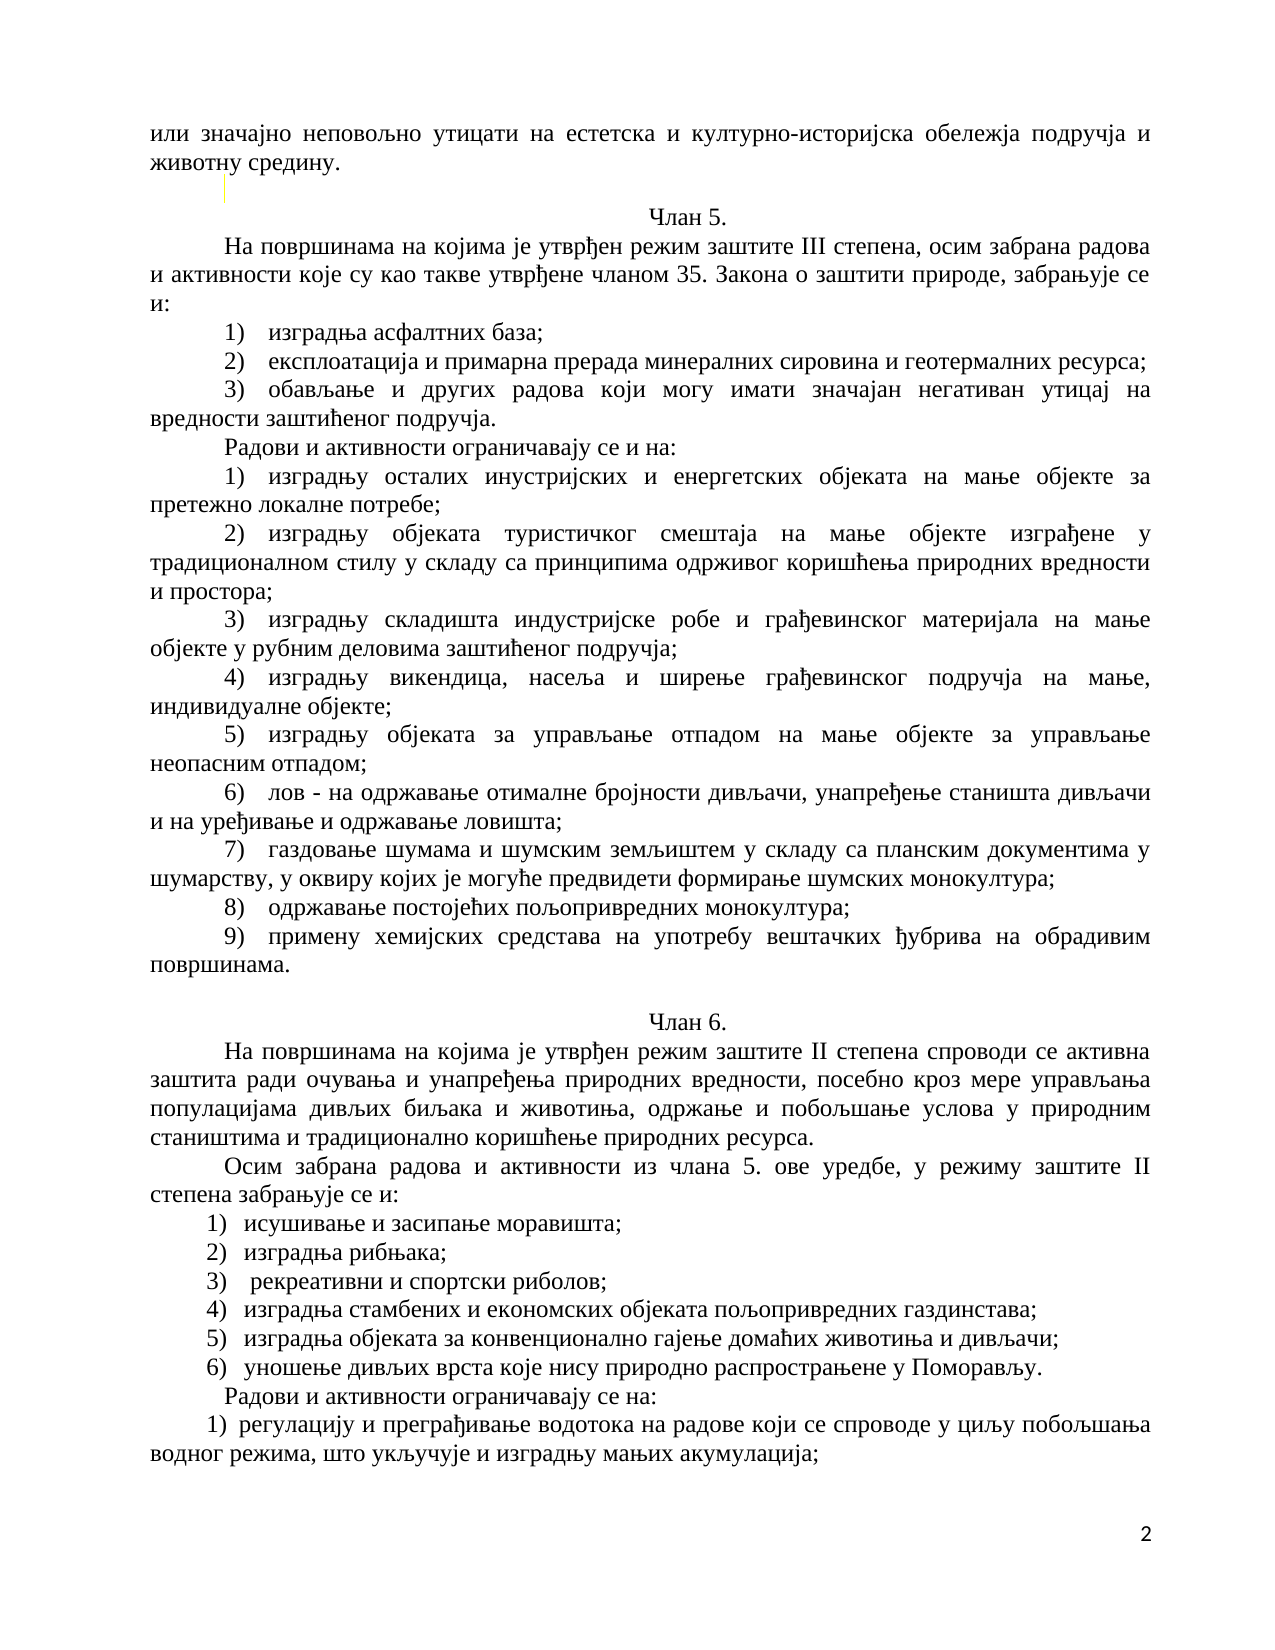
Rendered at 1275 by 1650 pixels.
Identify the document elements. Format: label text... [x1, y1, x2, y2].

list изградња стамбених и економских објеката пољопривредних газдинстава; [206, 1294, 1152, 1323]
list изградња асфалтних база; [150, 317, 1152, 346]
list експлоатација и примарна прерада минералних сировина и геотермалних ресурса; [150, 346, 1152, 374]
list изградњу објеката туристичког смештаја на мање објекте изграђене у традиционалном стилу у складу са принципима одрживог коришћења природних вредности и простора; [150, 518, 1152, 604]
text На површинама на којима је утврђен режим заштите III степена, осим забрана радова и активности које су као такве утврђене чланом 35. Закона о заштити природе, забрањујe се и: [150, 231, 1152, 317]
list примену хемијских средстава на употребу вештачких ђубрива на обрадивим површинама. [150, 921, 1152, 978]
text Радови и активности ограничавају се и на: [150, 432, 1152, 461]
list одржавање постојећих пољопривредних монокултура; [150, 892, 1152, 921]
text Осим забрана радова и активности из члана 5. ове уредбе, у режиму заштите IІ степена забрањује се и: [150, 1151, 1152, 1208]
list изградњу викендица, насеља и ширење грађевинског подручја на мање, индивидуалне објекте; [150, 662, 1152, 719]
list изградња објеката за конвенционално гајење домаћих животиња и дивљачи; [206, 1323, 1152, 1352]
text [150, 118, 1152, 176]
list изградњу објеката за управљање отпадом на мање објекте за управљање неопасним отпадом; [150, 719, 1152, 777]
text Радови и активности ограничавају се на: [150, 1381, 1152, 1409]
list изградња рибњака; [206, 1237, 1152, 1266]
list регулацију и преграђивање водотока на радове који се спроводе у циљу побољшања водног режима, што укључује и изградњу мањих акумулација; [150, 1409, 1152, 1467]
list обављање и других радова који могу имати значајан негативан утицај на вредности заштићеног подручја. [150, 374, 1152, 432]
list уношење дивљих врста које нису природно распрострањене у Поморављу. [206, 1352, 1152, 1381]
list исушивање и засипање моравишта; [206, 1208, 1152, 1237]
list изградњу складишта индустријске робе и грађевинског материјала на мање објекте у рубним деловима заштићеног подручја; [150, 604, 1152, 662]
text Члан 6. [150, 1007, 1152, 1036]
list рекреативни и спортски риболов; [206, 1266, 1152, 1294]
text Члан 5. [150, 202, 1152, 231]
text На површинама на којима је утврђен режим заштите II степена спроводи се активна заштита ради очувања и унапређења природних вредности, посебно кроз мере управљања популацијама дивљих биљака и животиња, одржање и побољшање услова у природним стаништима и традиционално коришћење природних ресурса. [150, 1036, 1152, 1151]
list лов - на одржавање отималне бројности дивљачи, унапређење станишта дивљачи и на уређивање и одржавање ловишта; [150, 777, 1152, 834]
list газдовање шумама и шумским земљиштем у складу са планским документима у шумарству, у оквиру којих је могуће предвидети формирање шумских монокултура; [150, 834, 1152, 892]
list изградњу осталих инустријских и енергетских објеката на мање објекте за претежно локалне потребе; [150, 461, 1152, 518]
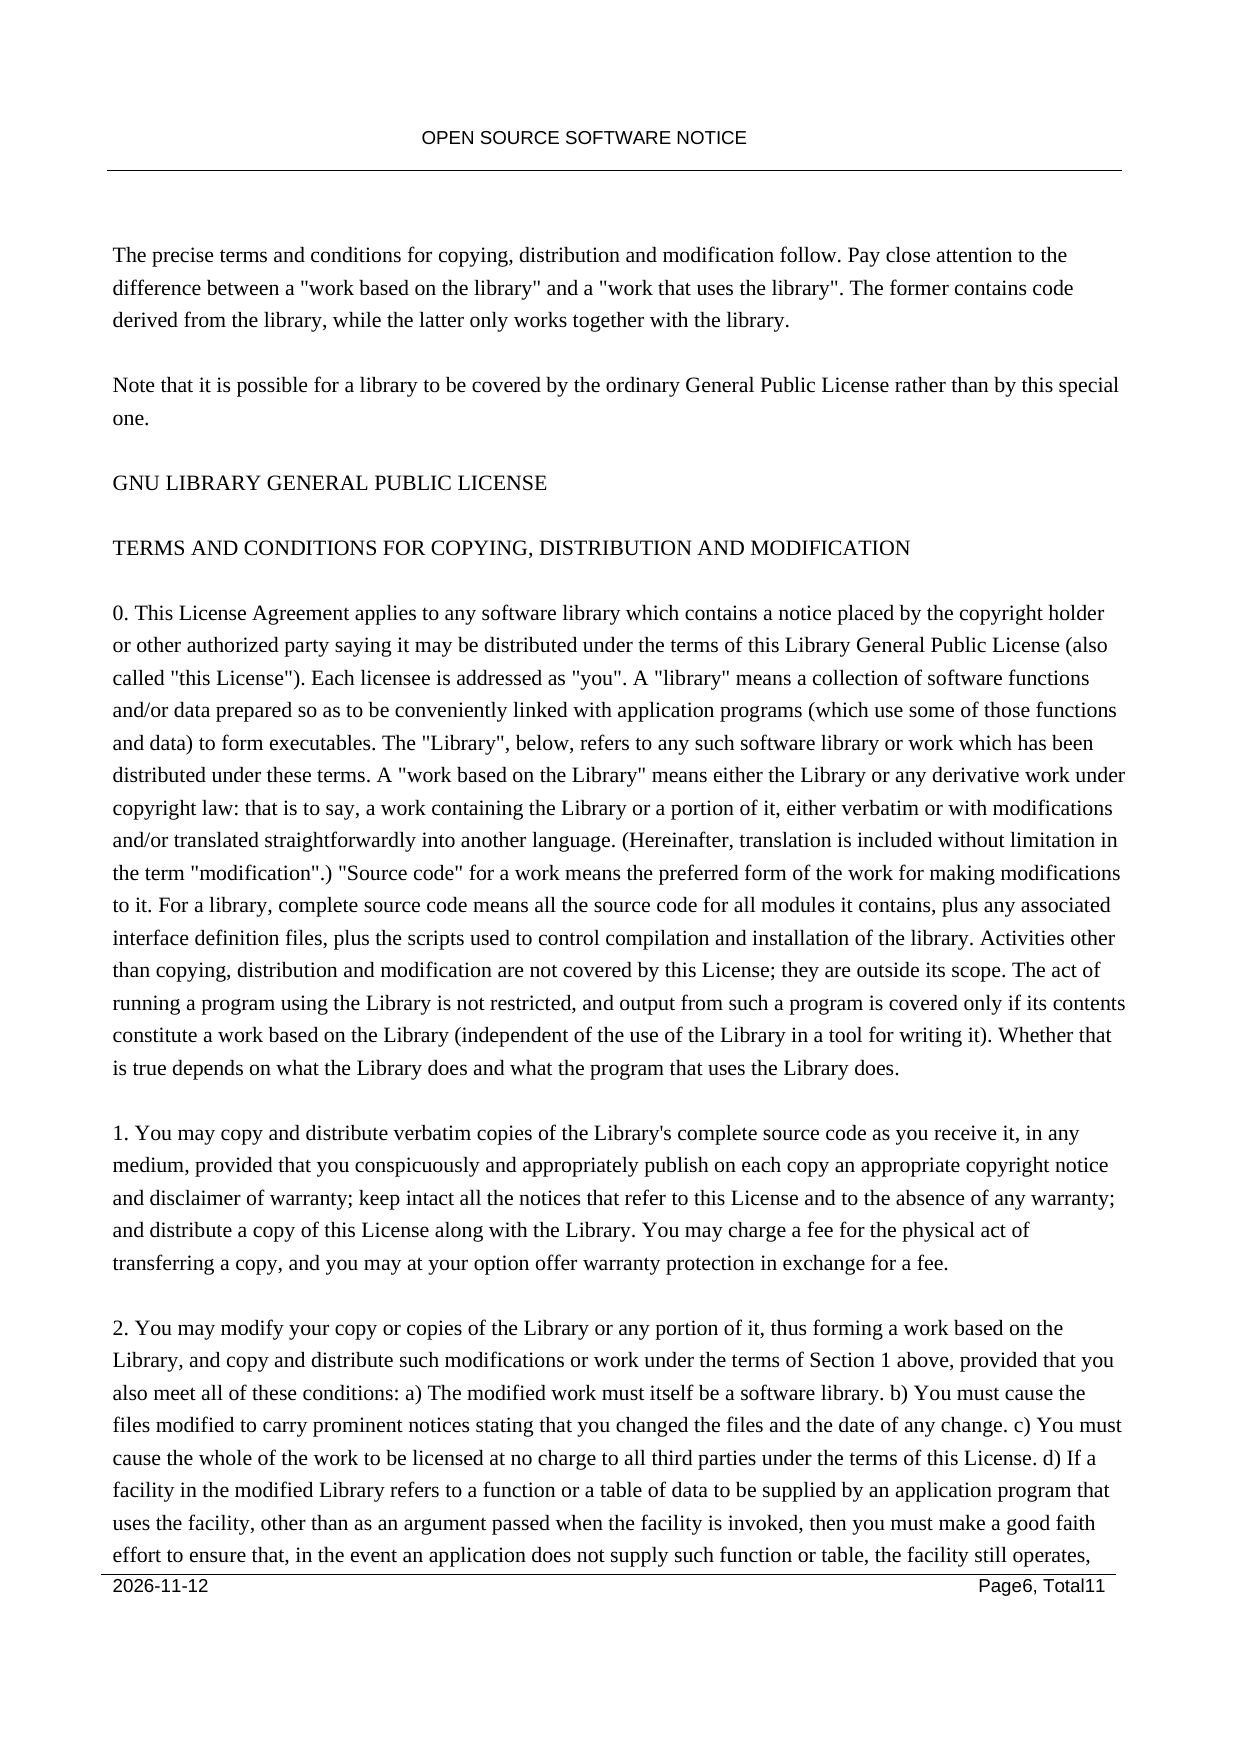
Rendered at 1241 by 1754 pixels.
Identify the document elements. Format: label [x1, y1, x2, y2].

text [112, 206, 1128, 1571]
------
From the listing above, work out the number of lines that contain "document" and give only that.

### Exercise output
2